Disc two features well-known cuts like “Tears” (the 1989 Tomiie-Frankie Knuckles-Robert Owens classic here given a slightly acidic 303 treatment) and “Love In Traffic” (from Tomiie's 2000 debut album Full Lick and featuring Kelli Ali, one-time Sneaker Pimps singer) plus introduces jazz flavour (Loop 7's elegant “The Theme”) and neo-exotica (The Future Sound of London's “Papua New Guinea”).
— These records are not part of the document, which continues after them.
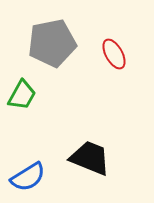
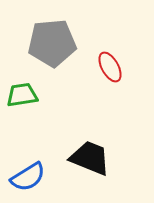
gray pentagon: rotated 6 degrees clockwise
red ellipse: moved 4 px left, 13 px down
green trapezoid: rotated 128 degrees counterclockwise
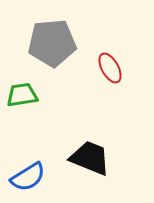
red ellipse: moved 1 px down
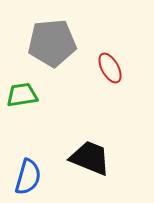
blue semicircle: rotated 42 degrees counterclockwise
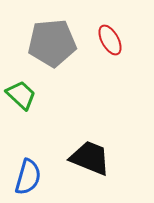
red ellipse: moved 28 px up
green trapezoid: moved 1 px left; rotated 52 degrees clockwise
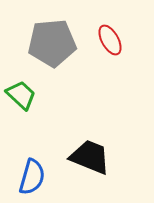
black trapezoid: moved 1 px up
blue semicircle: moved 4 px right
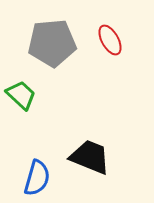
blue semicircle: moved 5 px right, 1 px down
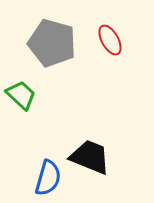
gray pentagon: rotated 21 degrees clockwise
blue semicircle: moved 11 px right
Though it's labeled a 'Studio' set, it's as much a mix as the opening album and, if anything, rocks even more powerfully, especially during churning cuts like Cass's “Mind Rewind,” Slok's slamming hook-fest “Lonely Child,” and Photek's epic “Mine To Give.”

Being a selection of Tomiie's favourite cuts (ranging from fusion tracks like Dexter Wansel's “Life On Mars” to trip-hop like Sneaker Pimps' “6 Underground” and the James Brown funk classic “Give It Up Or Turn It A Loose”), the third disc is the least essential of the three. Still, any platter that not only includes “Solea,” “Portrait of Tracy,” and “Palladium” but might lead listeners on to the oeuvres of Miles Davis, Jaco Pastorius, and Weather Report and seminal works like Sketches of Spain, Word of Mouth, and Mysterious Traveler can't be anything but a good thing. And—ignoring for a moment Azymuth's less enthralling smooth-jazz finale—could there possibly be a better way to end this encyclopedic collection than with the breezy lilt of Lonnie Liston Smith's “Summer Days”?